Cité
du Vatican, 24 mai 2015 (VIS). Voici le message du
Saint-Père pour la 89 Journée missionnaire mondiale (18
octobre), qui prend place dans le cadre de l’Année de la vie
consacrée:
"Si
tout baptisé est appelé à rendre témoignage au Seigneur en
annonçant la foi reçue, cela vaut de manière particulière pour la
personne consacrée, parce qu’un lien fort existe entre la vie
consacrée et la mission. La Sequela Christi, qui a suscité
l’avènement de la vie consacrée au sein de l’Eglise, répond à
l’appel à prendre la croix et à se mettre à sa suite, à imiter
sa consécration au Père et ses gestes de service et d’amour, à
perdre la vie pour la retrouver. Et puisque toute l’existence du
Christ a un caractère missionnaire, les hommes et les femmes qui le
suivent de plus près assument pleinement ce même caractère. La
dimension missionnaire, en ce qu’elle appartient à la nature même
de l’Eglise, est également intrinsèque à toute forme de vie
consacrée, et ne peut être négligée sans créer un vide qui
défigure le charisme. La mission n’est pas prosélytisme ou simple
stratégie. Elle fait partie de la grammaire de la foi. Il s’agit
de quelque chose d’indispensable pour celui qui se met à l’écoute
de la voix de l’Esprit qui murmure Viens et va. Celui qui suit le
Christ ne peut que devenir missionnaire, et il sait que Jésus marche
avec lui, parle avec lui, respire avec lui, travaille avec lui. Il
ressent Jésus vivant avec lui au milieu de l’activité
missionnaire.
La
mission est passion pour Jésus-Christ et, en même temps, passion
pour les personnes. Lorsque nous nous tenons en prière devant Jésus
crucifié, nous reconnaissons la grandeur de son amour qui nous donne
dignité et nous soutient et, en même temps, nous percevons que cet
amour qui part de son cœur transpercé s’étend à tout le peuple
de Dieu et à l’humanité entière. Ainsi nous sentons qu’il veut
aussi se servir de nous pour arriver toujours plus près de son
peuple bien-aimé et de tous ceux qui le cherchent avec un cœur
sincère. Dans le commandement de Jésus Allez sont présents les
scénarios et les défis toujours nouveaux de la mission
évangélisatrice de l’Eglise. En elle, tous sont appelés à
annoncer l’Evangile par le témoignage de la vie. Aux consacrés,
il est demandé en particulier d’écouter la voix de l’Esprit qui
les appelle à aller vers les grandes périphéries de la mission,
parmi les peuples auxquels n’est pas encore parvenu l’Evangile.

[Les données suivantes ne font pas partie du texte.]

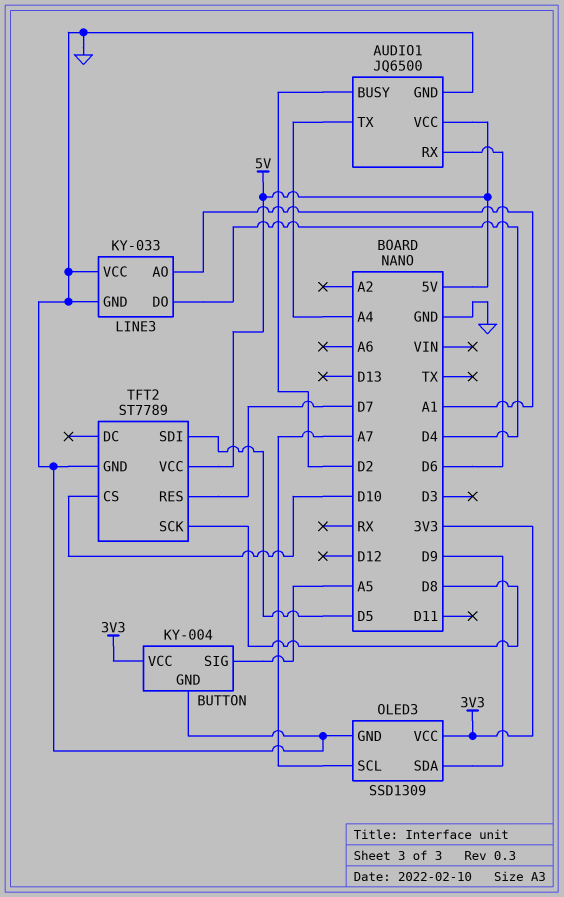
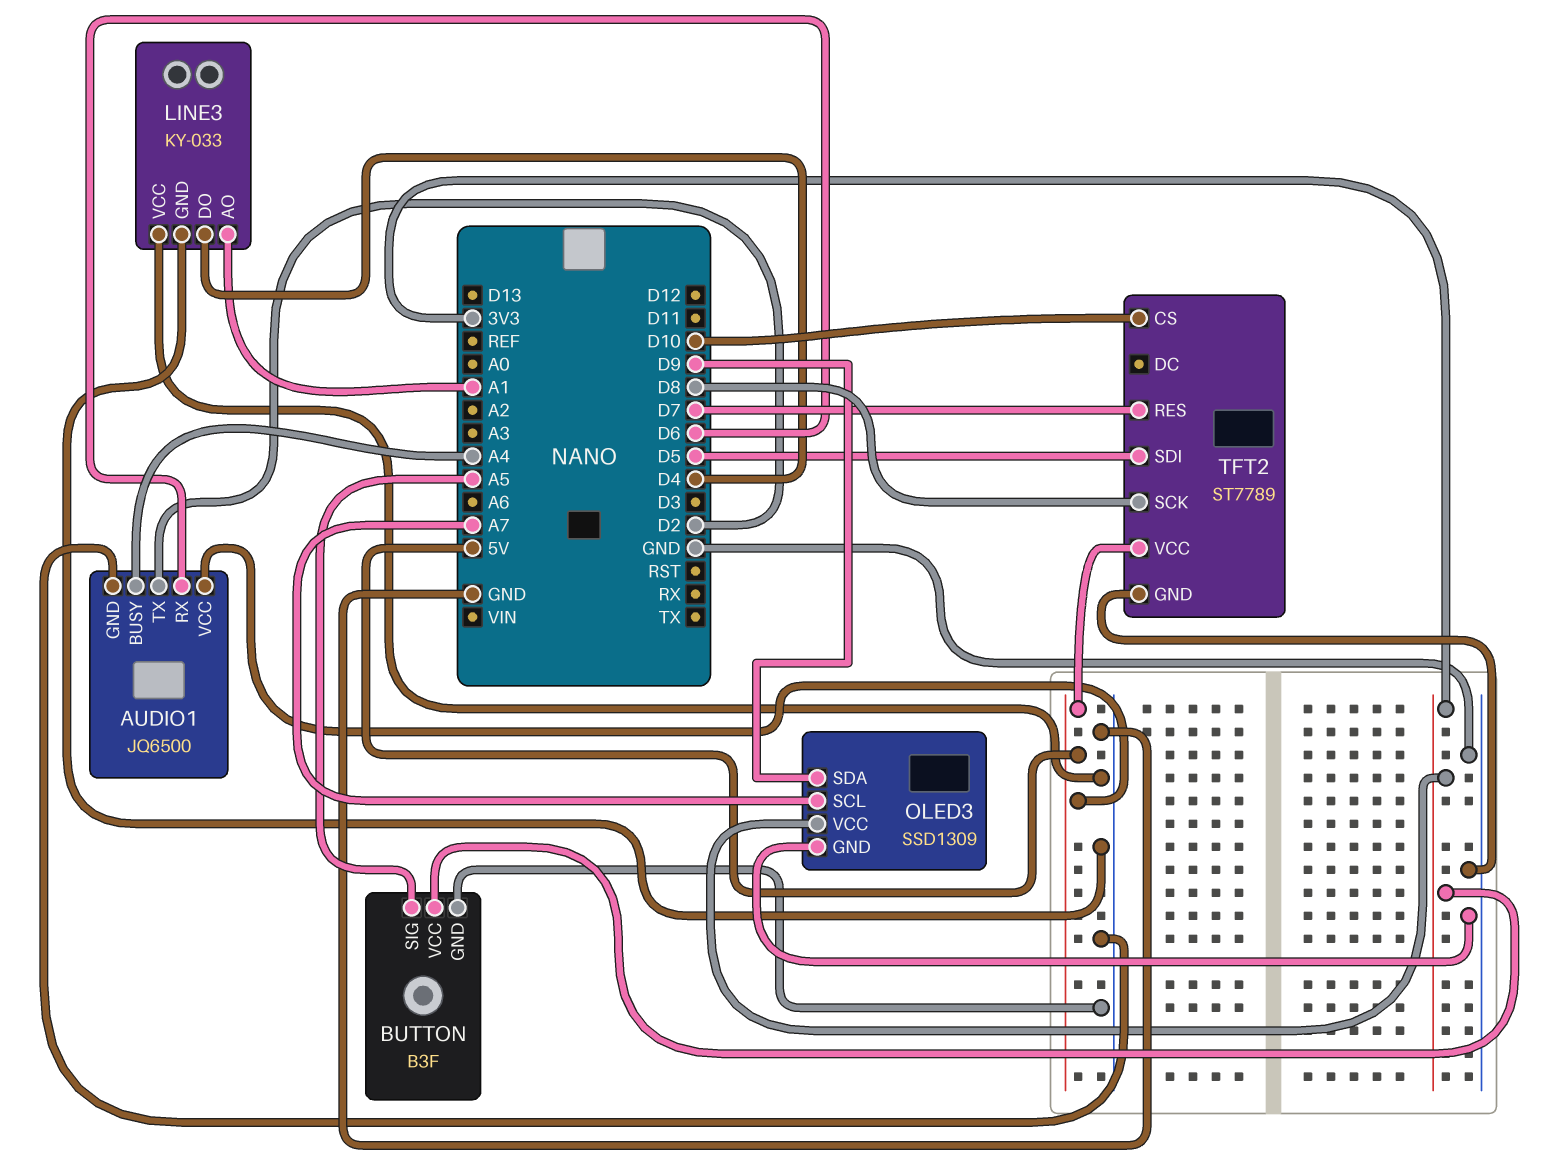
AUDIO1 pin BUSY: D2 -> A4
AUDIO1 pin TX: A4 -> D2
BUTTON: KY-004 -> B3F

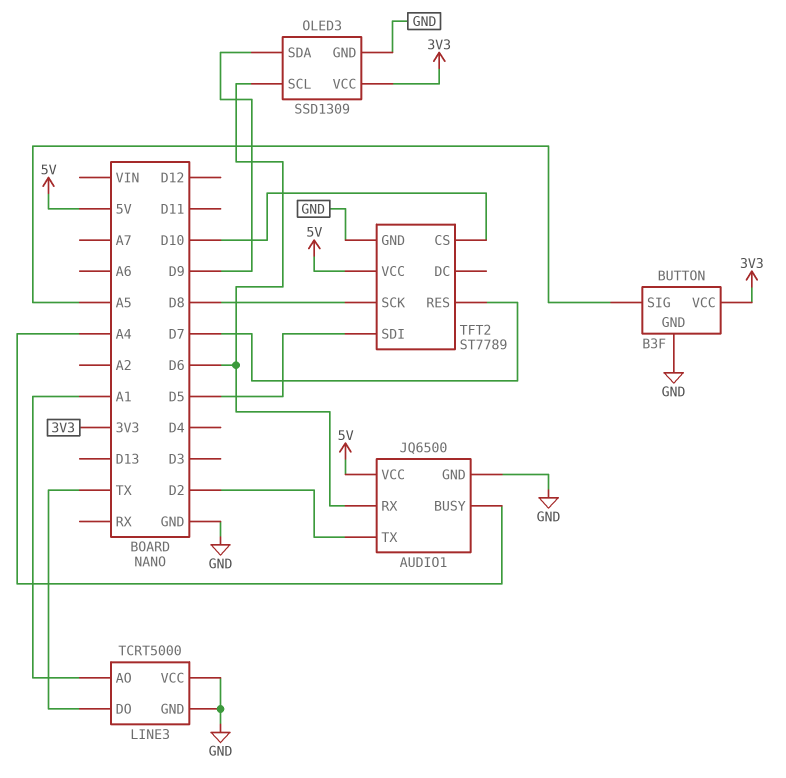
LINE3: KY-033 -> TCRT5000
LINE3 pin DO: D4 -> TX
OLED3 pin SCL: A7 -> D6

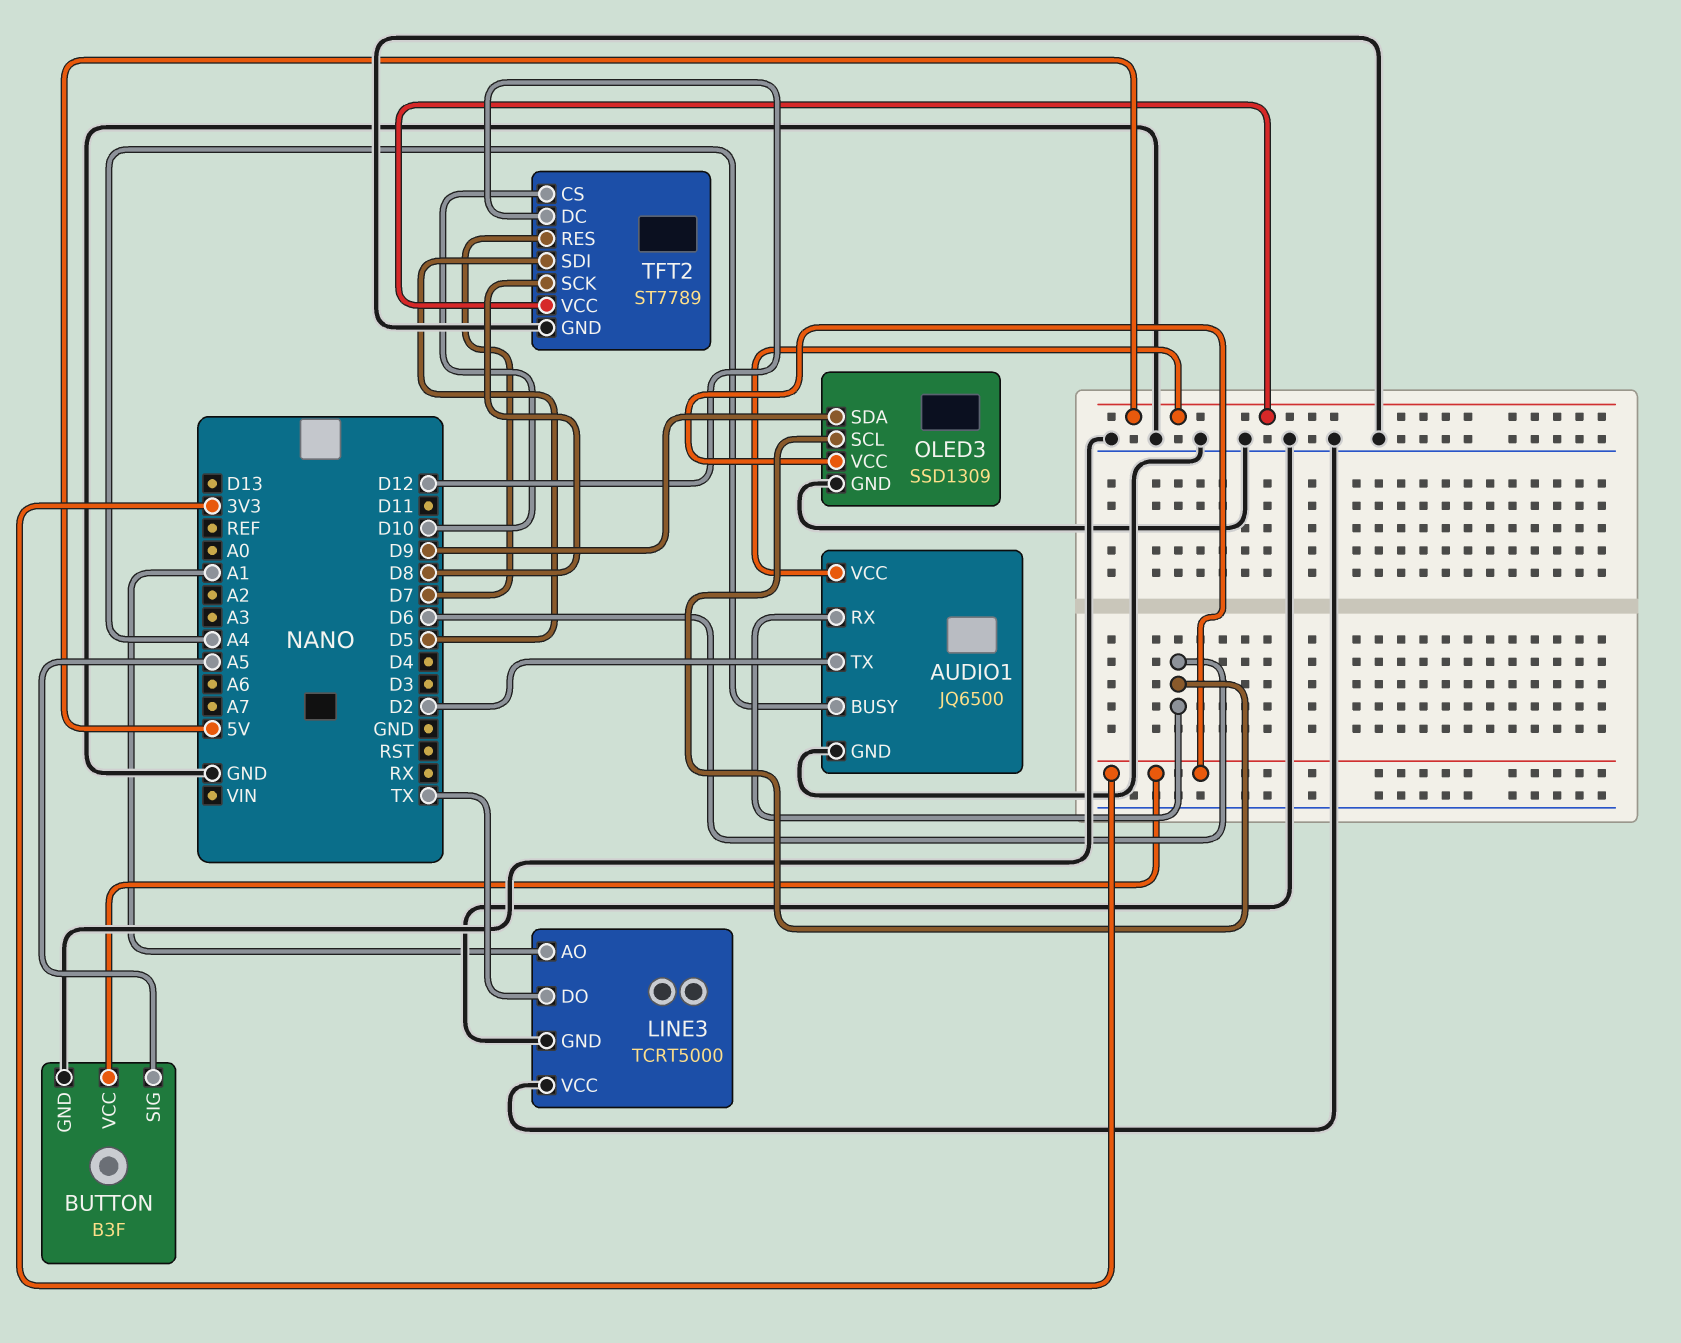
TFT2 pin DC: none -> D12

Le cinquantième anniversaire du décret conciliaire Ad Gentes nous
invite à relire et à méditer ce document qui suscita un fort élan
missionnaire au sein des Instituts de vie consacrée. Dans les
communautés contemplatives fut remise en évidence la figure de
sainte Thérèse de l’Enfant Jésus, patronne des missions, en tant
qu’inspiratrice du lien intime entre la vie contemplative et la
mission. Pour de nombreuses congrégations religieuses de vie active,
le désir missionnaire provenant du Concile Vatican II se traduisit
par une extraordinaire ouverture à la mission Ad Gentes, souvent
accompagnée par l’accueil de frères et sœurs provenant des
terres et des cultures rencontrées dans le cadre de
l’évangélisation, au point qu’aujourd’hui, il est possible de
parler d’une interculturalité diffuse au sein de la vie consacrée.
C’est pourquoi il est urgent de proposer à nouveau l’idéal de
la mission dans son aspect central...le don total de soi en vue de
l’annonce de l’Evangile. Il ne peut exister de compromis à ce
propos. Celui qui, avec la grâce de Dieu, accueille la mission, est
appelé à la vivre. Pour ces personnes, l’annonce du Christ, au
sein des multiples périphéries du monde, devient la manière de
vivre à sa suite et récompense de beaucoup de fatigues et de
privations. Toute tendance à dévier de cette vocation, même si
elle est accompagnée de nobles motivations liées aux nombreuses
nécessités pastorales, ecclésiales ou humanitaires, ne s’accorde
pas avec l’appel personnel du Seigneur au service de l’Evangile.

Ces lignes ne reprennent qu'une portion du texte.